提供文章:
◆ ◆ ◆ ◆ ◆ ◆ ◆
また、前記の結晶化速度の向上及び安定化の問題を解決するために種々の提案がなされている。例えば、ポリエチレンテレフタレートにカオリン、タルク等の無機核剤を添加する方法(例えば、特許文献4参照)があるが、これらの方法は異物やくもりの発生を伴い実用化には問題がある。また、原料ポリエステルに、前記ポリエステルから溶融成形して得たポリエステル成形体を粉砕した処理ポリエステルなどを添加する方法(例えば、特許文献5、6参照)、ポリエステルとこれを加水分解して固有粘度を0.01〜0.25dl/g低くしたポリエステルとの粒子混合体(例えば、特許文献7)が提案されているが、これらは溶融成形粉砕工程や100℃以上での加水分解工程という余分な工程のための設備投資が必要となり、さらにこのような後工程でポリエステル以外の夾雑物が混入する危険性があり、経済的および品質的に好ましい方法ではない。また、特定の範囲の昇温時結晶化温度及び降温時結晶化温度を持つ、異なる範囲の極限粘度を持つ2種類のポリエステルからなる組成物を用いた容器の製法(例えば、特許文献8参照)が提案されているが、高速成形では透明性および耐熱性に優れたボトルの生産が困難であり、また使用済み容器の再成形使用時に透明性に悪影響を与えるなどリサイクル性にも問題がある。
また、PETチップを流動条件下にポリエチレン部材と接触させることによるPETの改質法や、ポリエステル樹脂に0.1〜45ppbのポリエチレンを配合したポリエステル樹脂組成物(例えば、特許文献9参照)などが提案されているが、このような方法やポリエステル樹脂組成物によっても、適度の、安定した結晶化速度を持ち、かつ白化した流れ模様や気泡などの欠点の発生がない、透明性に優れ、また耐熱寸法安定性にも優れた成形体を得るのが非常に難しいことが分かった。
◆ ◆ ◆ ◆ ◆ ◆ ◆
記録一覧:
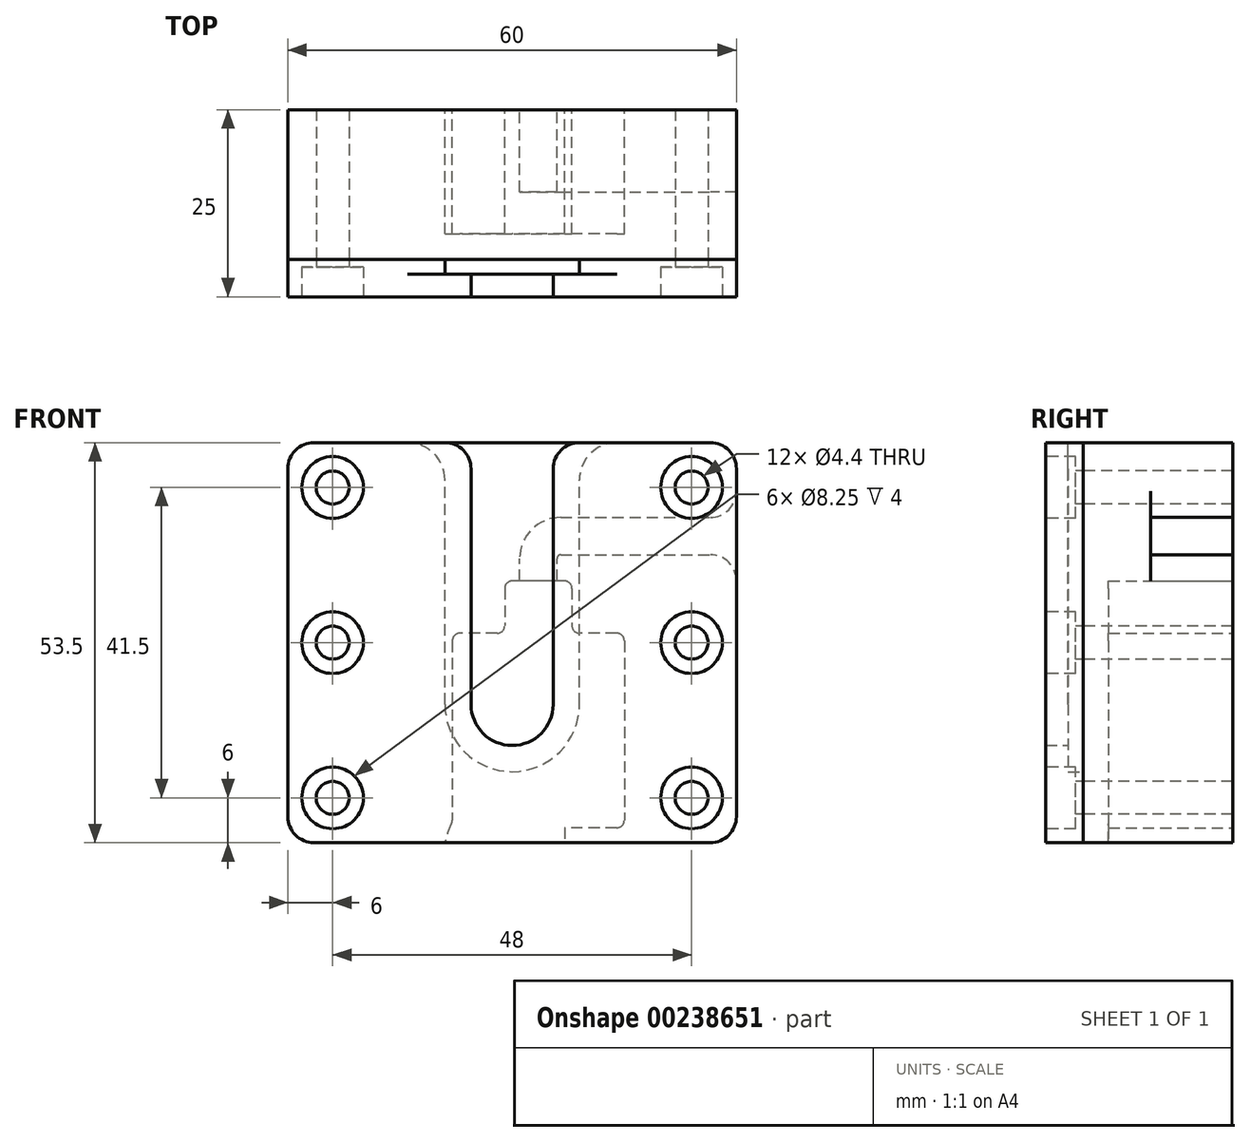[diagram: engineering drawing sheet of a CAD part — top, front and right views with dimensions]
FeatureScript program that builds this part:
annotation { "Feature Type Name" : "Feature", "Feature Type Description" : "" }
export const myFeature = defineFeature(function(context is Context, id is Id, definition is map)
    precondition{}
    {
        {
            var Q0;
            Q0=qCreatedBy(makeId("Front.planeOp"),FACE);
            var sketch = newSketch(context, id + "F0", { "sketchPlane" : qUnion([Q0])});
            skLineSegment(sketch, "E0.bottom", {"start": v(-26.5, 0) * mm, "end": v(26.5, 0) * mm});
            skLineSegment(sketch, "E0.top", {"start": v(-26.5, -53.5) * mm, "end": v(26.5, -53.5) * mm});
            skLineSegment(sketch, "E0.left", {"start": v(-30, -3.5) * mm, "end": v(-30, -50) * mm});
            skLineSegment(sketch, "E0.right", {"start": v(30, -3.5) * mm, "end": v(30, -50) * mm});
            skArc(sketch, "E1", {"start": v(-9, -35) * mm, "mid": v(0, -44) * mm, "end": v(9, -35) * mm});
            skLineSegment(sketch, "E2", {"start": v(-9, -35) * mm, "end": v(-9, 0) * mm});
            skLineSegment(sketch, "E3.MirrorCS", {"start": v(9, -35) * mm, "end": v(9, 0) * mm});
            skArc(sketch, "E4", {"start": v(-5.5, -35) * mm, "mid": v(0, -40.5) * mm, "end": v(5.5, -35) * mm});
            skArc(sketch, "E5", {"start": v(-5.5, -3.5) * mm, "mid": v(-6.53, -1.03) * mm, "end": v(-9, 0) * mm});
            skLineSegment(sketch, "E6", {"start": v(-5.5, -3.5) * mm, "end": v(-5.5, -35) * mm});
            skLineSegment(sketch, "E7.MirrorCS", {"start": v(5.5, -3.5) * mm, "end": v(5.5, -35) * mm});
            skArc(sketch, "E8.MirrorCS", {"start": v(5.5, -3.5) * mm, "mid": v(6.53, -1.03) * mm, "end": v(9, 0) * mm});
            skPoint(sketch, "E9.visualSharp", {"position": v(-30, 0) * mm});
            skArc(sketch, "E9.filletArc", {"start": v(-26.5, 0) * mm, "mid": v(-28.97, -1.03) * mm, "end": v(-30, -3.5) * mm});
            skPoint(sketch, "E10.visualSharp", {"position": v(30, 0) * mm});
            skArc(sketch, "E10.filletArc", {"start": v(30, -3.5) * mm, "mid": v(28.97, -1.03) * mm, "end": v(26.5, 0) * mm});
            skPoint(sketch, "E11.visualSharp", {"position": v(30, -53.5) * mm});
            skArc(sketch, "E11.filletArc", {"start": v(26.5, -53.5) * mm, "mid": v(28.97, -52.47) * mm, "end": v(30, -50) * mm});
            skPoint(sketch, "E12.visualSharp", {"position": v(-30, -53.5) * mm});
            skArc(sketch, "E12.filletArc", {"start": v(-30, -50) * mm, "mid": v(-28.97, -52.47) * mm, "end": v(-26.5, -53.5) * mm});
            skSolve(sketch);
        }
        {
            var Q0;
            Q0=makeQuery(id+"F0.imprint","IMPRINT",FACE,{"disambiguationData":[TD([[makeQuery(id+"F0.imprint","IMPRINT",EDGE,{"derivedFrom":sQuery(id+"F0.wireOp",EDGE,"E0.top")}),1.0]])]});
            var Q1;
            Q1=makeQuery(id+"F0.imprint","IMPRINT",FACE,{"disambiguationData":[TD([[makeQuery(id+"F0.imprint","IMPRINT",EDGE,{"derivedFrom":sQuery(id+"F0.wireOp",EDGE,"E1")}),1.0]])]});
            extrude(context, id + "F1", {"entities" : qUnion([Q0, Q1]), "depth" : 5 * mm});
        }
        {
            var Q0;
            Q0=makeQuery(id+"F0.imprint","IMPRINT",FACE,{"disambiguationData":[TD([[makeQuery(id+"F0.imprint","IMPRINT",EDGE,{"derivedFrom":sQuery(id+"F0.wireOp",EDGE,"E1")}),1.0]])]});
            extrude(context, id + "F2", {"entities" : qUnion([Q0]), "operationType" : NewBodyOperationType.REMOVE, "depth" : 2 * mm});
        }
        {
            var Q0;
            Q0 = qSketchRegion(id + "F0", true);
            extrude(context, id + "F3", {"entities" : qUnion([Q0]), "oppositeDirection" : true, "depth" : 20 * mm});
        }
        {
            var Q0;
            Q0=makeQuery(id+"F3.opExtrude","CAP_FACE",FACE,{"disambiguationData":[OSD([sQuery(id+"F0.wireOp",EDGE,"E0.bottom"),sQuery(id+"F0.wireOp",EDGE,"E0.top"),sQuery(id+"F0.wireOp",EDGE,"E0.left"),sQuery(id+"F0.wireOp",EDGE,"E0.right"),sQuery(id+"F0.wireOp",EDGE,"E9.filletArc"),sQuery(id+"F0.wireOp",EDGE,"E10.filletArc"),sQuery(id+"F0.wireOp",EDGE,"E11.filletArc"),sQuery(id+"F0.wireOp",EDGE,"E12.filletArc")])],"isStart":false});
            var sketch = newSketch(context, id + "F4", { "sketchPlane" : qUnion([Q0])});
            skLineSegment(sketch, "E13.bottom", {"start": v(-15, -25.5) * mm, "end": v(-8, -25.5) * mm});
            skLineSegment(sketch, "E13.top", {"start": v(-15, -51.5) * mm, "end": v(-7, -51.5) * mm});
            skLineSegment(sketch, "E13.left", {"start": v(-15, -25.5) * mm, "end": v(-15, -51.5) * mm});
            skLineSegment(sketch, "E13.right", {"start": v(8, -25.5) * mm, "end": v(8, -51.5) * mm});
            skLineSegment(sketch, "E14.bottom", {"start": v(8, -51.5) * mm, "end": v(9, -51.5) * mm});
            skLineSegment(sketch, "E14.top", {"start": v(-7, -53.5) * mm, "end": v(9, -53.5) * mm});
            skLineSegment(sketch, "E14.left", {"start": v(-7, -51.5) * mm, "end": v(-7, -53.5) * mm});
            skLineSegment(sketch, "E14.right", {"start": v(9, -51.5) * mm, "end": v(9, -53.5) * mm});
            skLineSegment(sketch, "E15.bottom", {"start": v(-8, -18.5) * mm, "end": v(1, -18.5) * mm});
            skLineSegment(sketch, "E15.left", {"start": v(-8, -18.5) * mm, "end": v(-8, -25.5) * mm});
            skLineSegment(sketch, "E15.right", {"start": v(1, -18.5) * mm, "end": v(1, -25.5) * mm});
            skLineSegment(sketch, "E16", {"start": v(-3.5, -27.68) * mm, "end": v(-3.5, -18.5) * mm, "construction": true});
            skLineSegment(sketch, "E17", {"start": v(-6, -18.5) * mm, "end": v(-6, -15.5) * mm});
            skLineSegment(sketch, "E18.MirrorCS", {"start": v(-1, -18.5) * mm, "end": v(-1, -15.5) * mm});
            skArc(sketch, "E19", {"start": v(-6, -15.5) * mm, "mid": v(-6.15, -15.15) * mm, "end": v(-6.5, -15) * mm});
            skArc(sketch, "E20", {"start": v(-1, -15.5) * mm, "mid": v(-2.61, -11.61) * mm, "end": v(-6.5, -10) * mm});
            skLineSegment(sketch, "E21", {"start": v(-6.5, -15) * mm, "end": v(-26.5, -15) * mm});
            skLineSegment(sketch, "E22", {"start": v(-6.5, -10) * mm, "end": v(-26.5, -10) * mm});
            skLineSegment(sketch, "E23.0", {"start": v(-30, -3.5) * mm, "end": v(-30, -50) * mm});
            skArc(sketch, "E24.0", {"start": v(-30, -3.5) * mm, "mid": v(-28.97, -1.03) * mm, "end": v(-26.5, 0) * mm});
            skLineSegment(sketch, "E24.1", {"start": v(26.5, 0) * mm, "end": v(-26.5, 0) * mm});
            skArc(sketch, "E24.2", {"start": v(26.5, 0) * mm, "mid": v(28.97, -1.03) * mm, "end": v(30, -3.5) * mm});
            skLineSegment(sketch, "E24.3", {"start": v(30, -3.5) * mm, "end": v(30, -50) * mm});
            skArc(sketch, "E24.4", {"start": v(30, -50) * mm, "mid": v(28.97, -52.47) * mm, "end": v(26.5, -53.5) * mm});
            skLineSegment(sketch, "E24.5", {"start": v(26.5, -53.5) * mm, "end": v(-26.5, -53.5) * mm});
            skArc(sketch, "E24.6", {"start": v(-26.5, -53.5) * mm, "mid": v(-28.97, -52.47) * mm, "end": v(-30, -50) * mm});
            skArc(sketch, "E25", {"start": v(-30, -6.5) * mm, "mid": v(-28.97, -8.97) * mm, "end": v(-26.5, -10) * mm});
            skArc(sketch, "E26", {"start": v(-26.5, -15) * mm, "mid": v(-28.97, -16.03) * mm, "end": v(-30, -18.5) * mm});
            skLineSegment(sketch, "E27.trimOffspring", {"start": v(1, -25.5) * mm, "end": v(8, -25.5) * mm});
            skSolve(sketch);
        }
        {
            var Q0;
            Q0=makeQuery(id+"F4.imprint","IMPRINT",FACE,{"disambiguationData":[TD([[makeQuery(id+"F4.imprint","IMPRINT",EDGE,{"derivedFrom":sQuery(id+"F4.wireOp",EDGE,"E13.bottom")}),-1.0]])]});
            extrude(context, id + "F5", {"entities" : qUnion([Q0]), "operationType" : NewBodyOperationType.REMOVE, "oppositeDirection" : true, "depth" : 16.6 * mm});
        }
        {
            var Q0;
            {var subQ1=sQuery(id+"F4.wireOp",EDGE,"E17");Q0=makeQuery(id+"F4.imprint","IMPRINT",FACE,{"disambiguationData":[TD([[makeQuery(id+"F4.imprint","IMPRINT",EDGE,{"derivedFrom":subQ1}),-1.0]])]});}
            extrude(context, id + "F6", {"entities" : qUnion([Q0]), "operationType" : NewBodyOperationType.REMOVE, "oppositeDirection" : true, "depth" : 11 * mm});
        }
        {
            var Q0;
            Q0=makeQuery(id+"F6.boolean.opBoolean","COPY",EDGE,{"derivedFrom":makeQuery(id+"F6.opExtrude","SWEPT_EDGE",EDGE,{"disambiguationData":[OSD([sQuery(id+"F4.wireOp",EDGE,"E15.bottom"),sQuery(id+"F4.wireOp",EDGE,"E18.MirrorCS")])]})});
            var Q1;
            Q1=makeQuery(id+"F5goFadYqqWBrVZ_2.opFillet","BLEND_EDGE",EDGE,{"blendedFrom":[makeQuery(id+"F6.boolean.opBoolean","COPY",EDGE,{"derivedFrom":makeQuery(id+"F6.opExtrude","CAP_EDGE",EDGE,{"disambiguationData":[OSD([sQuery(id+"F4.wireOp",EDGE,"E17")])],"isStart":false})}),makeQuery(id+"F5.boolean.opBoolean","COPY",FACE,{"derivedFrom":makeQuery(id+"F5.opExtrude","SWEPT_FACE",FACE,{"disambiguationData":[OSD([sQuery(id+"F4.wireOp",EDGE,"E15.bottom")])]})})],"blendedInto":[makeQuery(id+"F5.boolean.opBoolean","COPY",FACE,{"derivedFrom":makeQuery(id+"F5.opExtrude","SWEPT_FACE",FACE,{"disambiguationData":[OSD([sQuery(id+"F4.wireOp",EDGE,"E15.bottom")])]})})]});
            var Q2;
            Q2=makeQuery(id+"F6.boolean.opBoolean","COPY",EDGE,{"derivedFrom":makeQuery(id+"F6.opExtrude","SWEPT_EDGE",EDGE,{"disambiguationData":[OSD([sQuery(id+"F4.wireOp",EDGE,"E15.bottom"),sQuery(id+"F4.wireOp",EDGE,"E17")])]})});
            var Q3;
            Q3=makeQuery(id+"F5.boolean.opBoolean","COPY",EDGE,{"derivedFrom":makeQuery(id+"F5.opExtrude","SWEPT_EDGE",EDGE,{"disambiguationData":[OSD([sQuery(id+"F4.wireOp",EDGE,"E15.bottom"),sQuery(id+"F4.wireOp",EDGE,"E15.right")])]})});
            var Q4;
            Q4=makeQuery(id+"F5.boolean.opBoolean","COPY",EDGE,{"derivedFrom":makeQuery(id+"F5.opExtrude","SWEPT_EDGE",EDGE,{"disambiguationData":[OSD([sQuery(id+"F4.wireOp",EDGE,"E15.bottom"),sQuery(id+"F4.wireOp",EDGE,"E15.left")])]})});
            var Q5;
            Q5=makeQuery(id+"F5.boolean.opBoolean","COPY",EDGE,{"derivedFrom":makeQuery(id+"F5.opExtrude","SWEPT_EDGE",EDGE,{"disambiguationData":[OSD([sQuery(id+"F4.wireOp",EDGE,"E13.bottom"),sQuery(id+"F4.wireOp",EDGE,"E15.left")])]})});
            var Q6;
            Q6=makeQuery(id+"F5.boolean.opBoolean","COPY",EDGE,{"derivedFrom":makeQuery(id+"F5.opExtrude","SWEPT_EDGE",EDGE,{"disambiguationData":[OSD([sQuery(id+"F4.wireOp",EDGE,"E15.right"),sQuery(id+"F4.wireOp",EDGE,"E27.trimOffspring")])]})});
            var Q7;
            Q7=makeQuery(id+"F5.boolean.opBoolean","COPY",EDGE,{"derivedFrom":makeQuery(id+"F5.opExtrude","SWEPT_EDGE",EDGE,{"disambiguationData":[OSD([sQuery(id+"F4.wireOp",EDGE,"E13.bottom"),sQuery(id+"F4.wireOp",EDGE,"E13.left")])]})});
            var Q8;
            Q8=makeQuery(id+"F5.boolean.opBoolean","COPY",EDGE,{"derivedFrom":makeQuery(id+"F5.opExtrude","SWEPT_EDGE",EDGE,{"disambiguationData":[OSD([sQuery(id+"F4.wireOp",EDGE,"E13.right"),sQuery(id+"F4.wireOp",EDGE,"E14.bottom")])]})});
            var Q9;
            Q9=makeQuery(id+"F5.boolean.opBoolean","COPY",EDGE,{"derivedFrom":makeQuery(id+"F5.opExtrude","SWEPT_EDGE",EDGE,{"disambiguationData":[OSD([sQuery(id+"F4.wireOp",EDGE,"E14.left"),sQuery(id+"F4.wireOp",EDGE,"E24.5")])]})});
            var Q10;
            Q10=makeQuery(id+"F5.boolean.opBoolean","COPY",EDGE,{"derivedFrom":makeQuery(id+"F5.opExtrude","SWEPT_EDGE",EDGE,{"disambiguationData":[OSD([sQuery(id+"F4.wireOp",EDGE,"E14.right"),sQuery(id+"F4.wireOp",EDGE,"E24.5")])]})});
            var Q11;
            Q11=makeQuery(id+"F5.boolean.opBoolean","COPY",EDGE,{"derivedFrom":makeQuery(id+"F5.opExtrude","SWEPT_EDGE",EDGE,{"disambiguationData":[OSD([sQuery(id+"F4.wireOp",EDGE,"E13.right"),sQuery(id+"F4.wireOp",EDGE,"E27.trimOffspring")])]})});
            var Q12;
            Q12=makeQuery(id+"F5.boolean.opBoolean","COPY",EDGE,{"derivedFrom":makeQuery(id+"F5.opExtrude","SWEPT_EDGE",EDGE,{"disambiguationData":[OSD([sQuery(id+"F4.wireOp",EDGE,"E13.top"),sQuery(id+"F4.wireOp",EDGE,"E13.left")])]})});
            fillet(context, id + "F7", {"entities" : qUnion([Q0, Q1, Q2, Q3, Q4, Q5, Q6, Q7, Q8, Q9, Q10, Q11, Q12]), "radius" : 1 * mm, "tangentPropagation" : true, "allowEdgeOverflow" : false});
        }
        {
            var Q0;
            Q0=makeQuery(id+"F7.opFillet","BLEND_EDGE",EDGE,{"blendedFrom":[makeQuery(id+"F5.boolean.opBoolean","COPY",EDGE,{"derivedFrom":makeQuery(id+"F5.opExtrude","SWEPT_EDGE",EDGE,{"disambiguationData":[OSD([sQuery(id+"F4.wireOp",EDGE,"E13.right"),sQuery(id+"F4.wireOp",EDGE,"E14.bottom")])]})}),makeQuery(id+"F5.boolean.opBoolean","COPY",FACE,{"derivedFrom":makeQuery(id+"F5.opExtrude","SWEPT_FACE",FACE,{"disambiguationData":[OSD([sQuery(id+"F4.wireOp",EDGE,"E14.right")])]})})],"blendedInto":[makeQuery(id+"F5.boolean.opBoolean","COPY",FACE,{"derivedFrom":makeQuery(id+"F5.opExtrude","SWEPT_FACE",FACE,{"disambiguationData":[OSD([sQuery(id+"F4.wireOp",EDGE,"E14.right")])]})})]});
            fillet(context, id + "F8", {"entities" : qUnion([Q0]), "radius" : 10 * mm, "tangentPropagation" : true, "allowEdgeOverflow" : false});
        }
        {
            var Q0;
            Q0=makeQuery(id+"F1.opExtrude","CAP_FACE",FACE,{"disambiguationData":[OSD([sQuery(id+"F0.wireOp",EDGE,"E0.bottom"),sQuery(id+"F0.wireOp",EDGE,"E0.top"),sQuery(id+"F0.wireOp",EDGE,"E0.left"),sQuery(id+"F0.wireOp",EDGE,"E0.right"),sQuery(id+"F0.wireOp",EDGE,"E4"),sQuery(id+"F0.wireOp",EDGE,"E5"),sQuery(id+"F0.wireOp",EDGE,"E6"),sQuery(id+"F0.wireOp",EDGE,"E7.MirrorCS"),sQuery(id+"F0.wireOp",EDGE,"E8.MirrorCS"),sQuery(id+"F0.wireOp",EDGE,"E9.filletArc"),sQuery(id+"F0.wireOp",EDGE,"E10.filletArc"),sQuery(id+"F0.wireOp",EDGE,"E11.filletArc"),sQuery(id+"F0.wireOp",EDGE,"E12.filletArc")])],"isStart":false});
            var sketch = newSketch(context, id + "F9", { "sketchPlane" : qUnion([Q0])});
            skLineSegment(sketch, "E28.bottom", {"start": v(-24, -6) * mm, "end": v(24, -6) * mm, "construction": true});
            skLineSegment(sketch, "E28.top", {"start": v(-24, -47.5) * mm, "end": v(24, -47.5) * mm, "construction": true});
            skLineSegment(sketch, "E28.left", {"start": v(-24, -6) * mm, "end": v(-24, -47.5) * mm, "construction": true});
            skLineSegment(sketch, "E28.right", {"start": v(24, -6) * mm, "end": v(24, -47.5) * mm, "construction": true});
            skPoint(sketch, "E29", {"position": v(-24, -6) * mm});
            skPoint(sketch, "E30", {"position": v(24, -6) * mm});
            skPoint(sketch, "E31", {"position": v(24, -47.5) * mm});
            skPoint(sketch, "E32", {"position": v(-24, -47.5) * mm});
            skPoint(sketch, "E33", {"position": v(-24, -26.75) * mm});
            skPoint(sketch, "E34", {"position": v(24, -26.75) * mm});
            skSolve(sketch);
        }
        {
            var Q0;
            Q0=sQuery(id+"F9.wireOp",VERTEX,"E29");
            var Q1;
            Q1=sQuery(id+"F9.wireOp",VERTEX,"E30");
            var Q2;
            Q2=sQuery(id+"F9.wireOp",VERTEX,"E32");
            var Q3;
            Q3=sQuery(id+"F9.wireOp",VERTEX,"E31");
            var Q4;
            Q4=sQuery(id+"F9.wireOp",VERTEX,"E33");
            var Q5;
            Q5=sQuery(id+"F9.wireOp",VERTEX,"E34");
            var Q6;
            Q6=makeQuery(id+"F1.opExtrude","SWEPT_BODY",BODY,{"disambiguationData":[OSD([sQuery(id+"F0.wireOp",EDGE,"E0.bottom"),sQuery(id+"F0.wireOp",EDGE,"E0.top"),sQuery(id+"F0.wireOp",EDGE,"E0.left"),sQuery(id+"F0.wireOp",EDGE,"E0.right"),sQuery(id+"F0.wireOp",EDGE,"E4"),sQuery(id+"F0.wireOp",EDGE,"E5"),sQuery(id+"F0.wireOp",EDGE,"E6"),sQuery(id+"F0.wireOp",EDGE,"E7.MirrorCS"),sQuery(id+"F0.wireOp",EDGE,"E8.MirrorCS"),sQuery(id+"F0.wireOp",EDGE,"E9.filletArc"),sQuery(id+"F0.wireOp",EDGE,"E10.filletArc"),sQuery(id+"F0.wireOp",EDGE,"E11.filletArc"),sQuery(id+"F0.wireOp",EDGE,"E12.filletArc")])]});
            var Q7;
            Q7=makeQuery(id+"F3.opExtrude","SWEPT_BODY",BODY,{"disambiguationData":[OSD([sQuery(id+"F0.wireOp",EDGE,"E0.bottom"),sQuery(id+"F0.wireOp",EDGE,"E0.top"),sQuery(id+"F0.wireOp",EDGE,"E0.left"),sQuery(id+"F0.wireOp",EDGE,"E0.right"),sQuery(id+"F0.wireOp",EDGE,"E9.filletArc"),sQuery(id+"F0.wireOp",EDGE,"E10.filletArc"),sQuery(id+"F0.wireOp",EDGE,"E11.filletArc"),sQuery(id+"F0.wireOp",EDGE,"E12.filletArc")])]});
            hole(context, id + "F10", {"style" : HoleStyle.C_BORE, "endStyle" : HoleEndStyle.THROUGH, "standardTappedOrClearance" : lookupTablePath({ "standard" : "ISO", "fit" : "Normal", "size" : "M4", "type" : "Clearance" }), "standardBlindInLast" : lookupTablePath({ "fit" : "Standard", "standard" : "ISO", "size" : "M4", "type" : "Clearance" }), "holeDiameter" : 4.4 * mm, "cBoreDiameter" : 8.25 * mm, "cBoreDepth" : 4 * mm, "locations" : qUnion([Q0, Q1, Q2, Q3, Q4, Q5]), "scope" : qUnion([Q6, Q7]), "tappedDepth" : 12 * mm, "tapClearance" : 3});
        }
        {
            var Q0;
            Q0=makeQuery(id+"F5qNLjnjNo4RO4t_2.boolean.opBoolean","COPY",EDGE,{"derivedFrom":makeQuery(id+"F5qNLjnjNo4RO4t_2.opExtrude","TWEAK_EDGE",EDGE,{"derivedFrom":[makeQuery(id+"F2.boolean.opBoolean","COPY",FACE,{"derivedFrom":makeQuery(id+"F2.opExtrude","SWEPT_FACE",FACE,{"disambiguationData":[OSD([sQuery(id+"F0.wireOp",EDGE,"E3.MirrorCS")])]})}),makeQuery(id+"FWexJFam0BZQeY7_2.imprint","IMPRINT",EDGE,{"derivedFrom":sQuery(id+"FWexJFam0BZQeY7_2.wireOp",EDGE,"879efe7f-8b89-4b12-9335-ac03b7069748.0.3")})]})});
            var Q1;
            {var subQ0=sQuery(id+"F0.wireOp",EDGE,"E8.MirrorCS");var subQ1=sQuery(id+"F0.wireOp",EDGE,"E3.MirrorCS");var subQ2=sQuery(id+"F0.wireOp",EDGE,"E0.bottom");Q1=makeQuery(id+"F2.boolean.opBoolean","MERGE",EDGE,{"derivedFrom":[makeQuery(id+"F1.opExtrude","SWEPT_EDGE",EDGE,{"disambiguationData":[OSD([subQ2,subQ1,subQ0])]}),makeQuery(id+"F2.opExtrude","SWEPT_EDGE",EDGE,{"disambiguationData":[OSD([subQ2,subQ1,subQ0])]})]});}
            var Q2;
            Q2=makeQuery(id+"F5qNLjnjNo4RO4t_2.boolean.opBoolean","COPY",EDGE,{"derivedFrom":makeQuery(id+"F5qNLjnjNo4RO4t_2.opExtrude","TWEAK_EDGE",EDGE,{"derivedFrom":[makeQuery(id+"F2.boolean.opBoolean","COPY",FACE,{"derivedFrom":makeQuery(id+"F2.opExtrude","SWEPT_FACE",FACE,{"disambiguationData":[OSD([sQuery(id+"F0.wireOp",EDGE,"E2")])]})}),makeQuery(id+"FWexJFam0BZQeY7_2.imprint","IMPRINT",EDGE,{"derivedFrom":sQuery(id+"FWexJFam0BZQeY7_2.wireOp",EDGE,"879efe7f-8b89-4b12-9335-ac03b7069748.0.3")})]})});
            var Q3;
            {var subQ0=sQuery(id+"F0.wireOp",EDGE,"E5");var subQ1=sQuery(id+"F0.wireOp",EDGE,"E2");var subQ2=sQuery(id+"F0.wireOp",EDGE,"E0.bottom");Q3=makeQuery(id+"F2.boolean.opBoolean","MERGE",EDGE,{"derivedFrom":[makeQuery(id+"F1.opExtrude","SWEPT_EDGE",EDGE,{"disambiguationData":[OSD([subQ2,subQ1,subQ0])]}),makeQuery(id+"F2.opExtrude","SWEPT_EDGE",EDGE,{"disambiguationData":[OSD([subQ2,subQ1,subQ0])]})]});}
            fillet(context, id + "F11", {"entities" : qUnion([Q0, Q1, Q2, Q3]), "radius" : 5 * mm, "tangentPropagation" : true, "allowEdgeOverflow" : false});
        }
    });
◆ ◆ ◆ ◆ ◆ ◆ ◆
取り組む課題:
[1] 提供文章によると、ポリエチレンテレフタレートにカオリンやタルクなどの無機核剤を添加する方法には、どのような問題がありますか。
[2] 提供文章を2文で要約してください。

課題の解答:
[1] 異物やくもりの発生を伴うため、実用化に問題があります。

[2] 結晶化速度の向上と安定化のために、無機核剤の添加、粉砕や加水分解で得た処理ポリエステルの添加、2種類のポリエステルからなる組成物の使用などが提案されてきたが、いずれも異物やくもりの発生、余分な工程の設備投資や夾雑物混入の危険、高速成形やリサイクル性の難点といった問題がある。ポリエチレン部材との接触やポリエチレンの配合による方法でも、適度で安定した結晶化速度を持ち、欠点がなく透明性と耐熱寸法安定性に優れた成形体を得るのは非常に難しいことが分かった。